PROBLEM STATEMENT: Write out word for word each line from the top of the material through the line that has "position:absolute; left:4px; top:2px;". Pictures do not go in.

SOURCE MATERIAL:
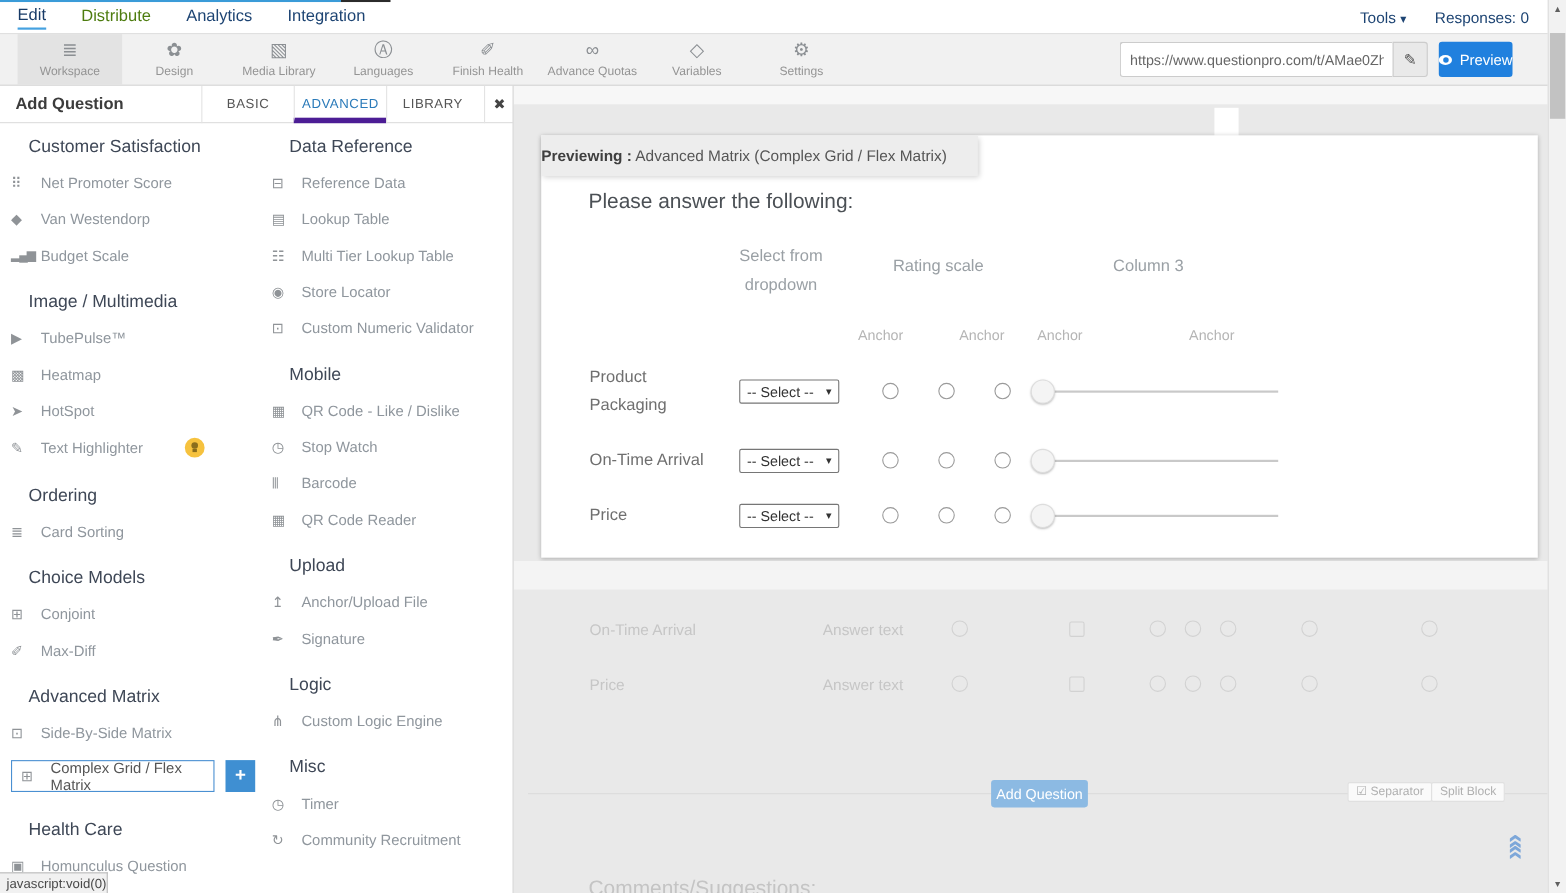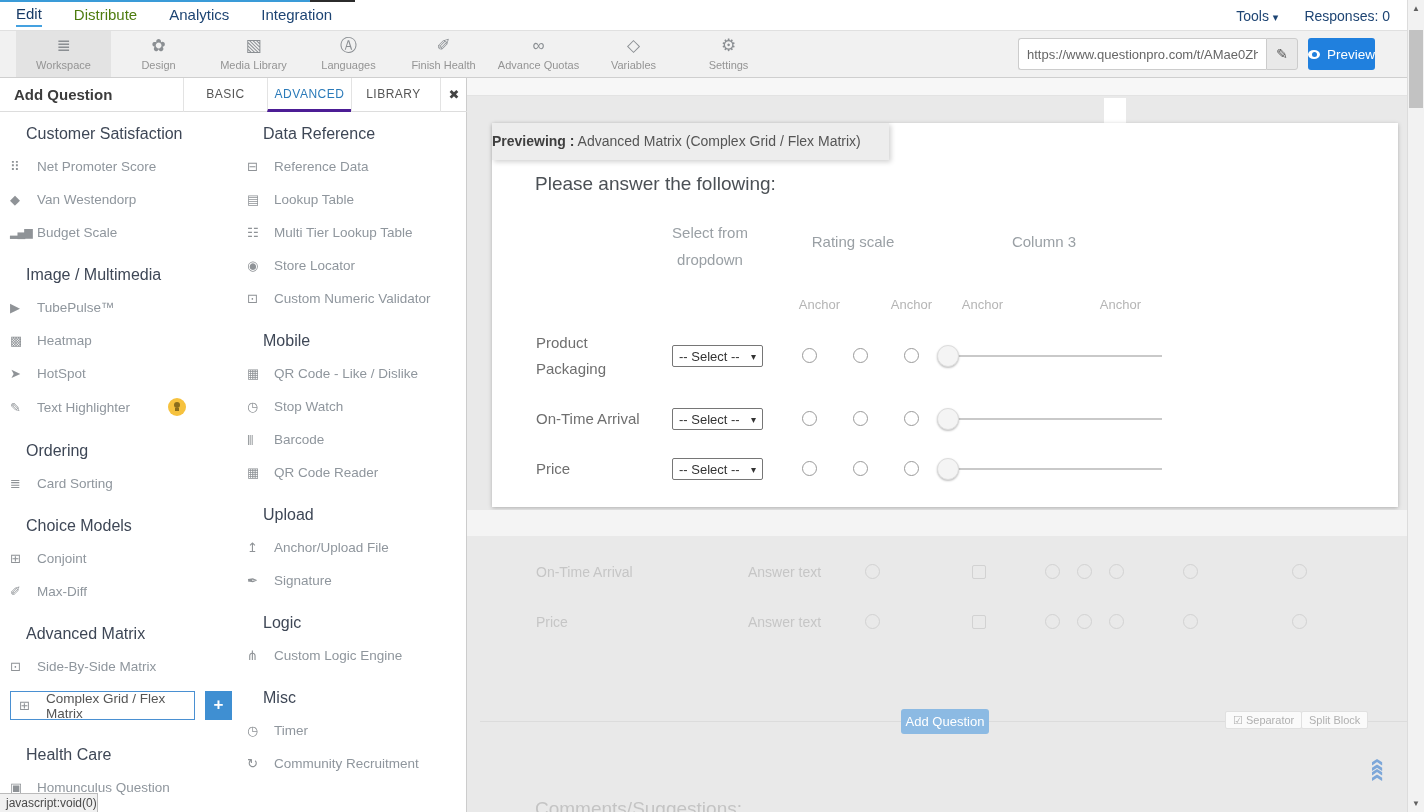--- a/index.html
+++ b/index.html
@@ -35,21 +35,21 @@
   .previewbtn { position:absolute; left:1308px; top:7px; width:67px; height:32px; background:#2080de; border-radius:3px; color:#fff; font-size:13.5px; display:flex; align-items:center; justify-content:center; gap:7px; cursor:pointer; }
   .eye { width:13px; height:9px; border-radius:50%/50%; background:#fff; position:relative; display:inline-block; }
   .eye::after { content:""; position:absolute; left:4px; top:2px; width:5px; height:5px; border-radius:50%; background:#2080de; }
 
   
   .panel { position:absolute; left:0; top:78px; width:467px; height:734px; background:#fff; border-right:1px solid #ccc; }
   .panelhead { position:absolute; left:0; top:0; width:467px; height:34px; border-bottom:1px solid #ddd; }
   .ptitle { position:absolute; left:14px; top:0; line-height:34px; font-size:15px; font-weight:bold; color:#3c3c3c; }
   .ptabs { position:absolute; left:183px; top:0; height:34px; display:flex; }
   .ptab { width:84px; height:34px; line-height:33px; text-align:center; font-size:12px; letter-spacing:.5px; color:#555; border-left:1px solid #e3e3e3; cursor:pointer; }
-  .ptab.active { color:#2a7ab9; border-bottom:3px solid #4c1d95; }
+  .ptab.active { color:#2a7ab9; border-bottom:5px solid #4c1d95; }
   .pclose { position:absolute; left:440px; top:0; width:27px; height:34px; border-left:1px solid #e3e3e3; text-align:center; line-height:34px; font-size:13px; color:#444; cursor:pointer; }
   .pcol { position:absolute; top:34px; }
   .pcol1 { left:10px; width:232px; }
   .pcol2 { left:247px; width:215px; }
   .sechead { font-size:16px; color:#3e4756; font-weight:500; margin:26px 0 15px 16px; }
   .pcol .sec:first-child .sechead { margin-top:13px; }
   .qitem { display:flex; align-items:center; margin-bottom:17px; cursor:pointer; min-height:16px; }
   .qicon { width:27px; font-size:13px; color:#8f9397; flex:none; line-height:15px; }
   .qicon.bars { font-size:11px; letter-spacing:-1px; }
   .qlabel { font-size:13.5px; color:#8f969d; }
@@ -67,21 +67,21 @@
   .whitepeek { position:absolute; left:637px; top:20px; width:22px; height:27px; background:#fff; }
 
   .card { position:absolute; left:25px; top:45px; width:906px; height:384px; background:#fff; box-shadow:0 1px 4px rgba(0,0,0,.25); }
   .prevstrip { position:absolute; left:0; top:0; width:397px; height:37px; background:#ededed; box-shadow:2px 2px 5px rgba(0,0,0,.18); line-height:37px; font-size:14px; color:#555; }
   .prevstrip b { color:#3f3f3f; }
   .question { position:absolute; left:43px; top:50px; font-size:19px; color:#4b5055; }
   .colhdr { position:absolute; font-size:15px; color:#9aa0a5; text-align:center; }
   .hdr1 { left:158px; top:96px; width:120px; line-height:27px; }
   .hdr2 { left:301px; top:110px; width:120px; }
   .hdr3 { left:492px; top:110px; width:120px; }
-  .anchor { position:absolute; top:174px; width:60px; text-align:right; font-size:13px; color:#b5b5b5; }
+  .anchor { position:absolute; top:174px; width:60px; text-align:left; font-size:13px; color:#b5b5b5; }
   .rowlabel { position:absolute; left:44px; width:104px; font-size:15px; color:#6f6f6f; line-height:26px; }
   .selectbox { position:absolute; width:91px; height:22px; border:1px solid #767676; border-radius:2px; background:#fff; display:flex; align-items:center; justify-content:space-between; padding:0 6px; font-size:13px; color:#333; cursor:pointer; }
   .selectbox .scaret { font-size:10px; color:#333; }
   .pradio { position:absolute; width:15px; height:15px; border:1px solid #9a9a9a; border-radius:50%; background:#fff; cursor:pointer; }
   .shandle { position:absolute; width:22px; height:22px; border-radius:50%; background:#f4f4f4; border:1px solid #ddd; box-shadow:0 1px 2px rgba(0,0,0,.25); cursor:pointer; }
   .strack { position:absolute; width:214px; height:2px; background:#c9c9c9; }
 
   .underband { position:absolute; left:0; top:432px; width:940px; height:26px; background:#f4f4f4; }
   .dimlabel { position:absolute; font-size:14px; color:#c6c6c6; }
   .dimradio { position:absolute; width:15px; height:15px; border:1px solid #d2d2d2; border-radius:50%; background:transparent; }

TASK OUTPUT:
--- a/index.html
+++ b/index.html
@@ -35,21 +35,21 @@
   .previewbtn { position:absolute; left:1308px; top:7px; width:67px; height:32px; background:#2080de; border-radius:3px; color:#fff; font-size:13.5px; display:flex; align-items:center; justify-content:center; gap:7px; cursor:pointer; }
   .eye { width:13px; height:9px; border-radius:50%/50%; background:#fff; position:relative; display:inline-block; }
   .eye::after { content:""; position:absolute; left:4px; top:2px; width:5px; height:5px; border-radius:50%; background:#2080de; }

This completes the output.